Saturday, December 18, 2010

BITE ME!

Actually, Dec 17
Hi, it's me, Barney, that annoying, huge purple beast that toddlers love and parents want to kill. I know you think I was arrested for child inappropriacy or some such disgraceful situation, but no, I write from the ospedale, resplendent in my purple coat. "But, Barney, aren't you supposed to be jolly and fully porpherus, rather than a grouchy, pitiful sicky with huge violet patches up and down your flabby arms and legs?" "Bite me."

Dear Dr P:
You are a sweet guy. You are knowledgeable and attentive. You don't mean to test my pain threshold on a daily basis and cover me in ginormous purple bruises. You certainly don't mean to break my veins and subject me to weird thrombosis treatments including aluminum water (?!?) held in by a giant diaper. However, this is what you do. I politely request, with all due respect, and with your needle at a distance, that you BITE ME.

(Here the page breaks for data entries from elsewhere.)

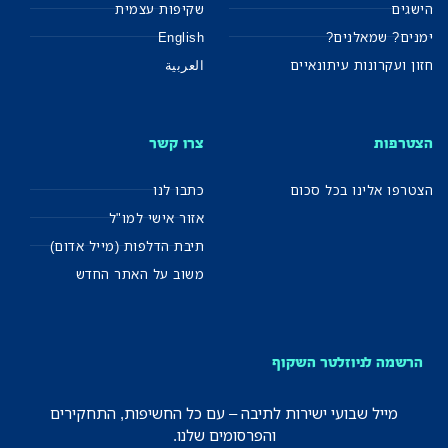
הישגים
שקיפות עצמית
ימנים? שמאלנים?
English
חזון ועקרונות עיתונאיים
العربية
הצטרפות
צרו קשר
הצטרפו אלינו בכל סכום
כתבו לנו
אזור אישי למו"ל
תיבת הדלפות (מייל אדום)
משוב על האתר החדש
הרשמה לניוזלטר השקוף
מייל שבועי ישירות לתיבה – עם כל החשיפות, התחקירים
והפרסומים שלנו.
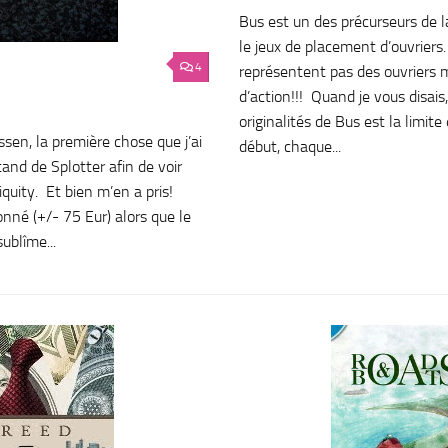
Bus est un des précurseurs de 
le jeux de placement d’ouvriers. 
4
représentent pas des ouvriers 
d’action!!! Quand je vous disai
originalités de Bus est la limit
sen, la première chose que j’ai
début, chaque...
stand de Splotter afin de voir
iquity. Et bien m’en a pris!
onné (+/- 75 Eur) alors que le
sublîme...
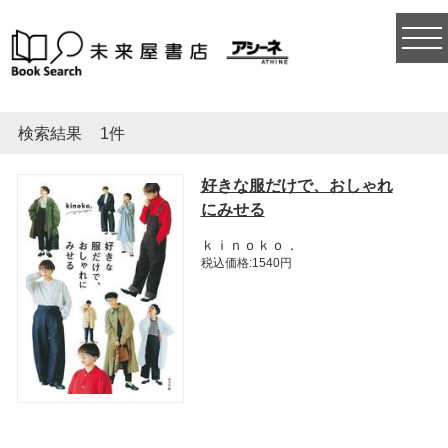
togg
navi
検索結果
1件
好きな服だけで、おしゃれ
にみせる
ｋｉｎｏｋｏ．
税込価格:1540円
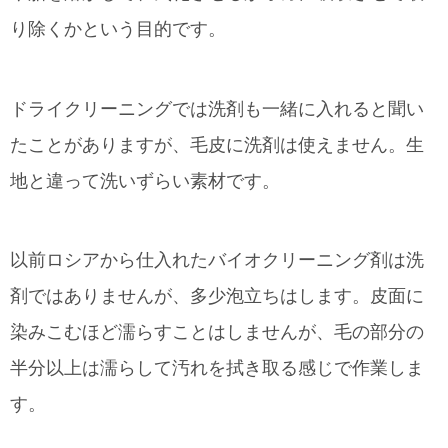
り除くかという目的です。
ドライクリーニングでは洗剤も一緒に入れると聞い
たことがありますが、毛皮に洗剤は使えません。生
地と違って洗いずらい素材です。
以前ロシアから仕入れたバイオクリーニング剤は洗
剤ではありませんが、多少泡立ちはします。皮面に
染みこむほど濡らすことはしませんが、毛の部分の
半分以上は濡らして汚れを拭き取る感じで作業しま
す。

My niece sends a spazzy threat and a two-middle-finger salute (half the peace sign, as G would call it) to the next person to treat me rotten. So there!


When do you officially become a certified vromyar? If your nose is partly clogged, and you can't smell yourself, does it count? If you're visually tidy, but bodily stinky, does it count? If your family is too nice to tell you you're reeky, does it count? Just wondering for academic reasons...

I will spare you the details of last week, when I sat about the perch with what turned out to be a hematocrit of 12. Are you familiar with those rubbery, jelly-like, amorphous toys sold by the Pakis in Monast? You slam 'em on the ground and they spread out with a plop? 'Twas I. Also, almost no platelets (cause of 2-day (!!) nosebleed of which you really don't want the details), almost no whites. Turns out the mustard is eviler than we thought.

The handyman has agreed to do some guest blogging as soon as he thinks of a good topic. Hopefully he will also address the existence of photos such as the following:

Is this just an innocent fitness planning chat, or is it part of the attempt to usurp my favored status and stage a coup de direction that will shake the very foundations of the KAS? Attention au grisby, Tonton Pierre! Attention au grisby!

may be getting out tomorrow...

18 Dec
Update: got out. Todo bi. On the way to the perch. Περαστικά, G, join us soon. Bring sis and Precious P.

3 comments:

FSM said...

KAS update: K is singing to B in the kitchen at the moment, quite energized by her few moments in passing with full scoop auntie this afternoon!!!!

Rachel said...

Those pics are so cute, esp. the one of Handyman and K. CUTE!!!

I'm glad you're sprung, I hope you're feeling better.

I am also glad that Barney does not seem to be on my kids' radars :) But I wish someone would bruise up Dora the Explorer, she totally has it coming for her over-enunciation alone.

Sir Louris W. Badderson said...

Barney is a vessel of evil. It sucks to be him. Dora is sweet and has a smart backpack. She is friends with a monkey. She knows a few words of Spanish. She is darkish and chubby. I like her.

PS: For future reference: When looking at "cute" pictures, you sometimes need to dig below the surface and look for ulterior meanings. Two platinum members of the KAS have started breaking Association Rules. G and the Spaz have been engaging in running events that exclude immobile pitiful sickies...What have they been discussing?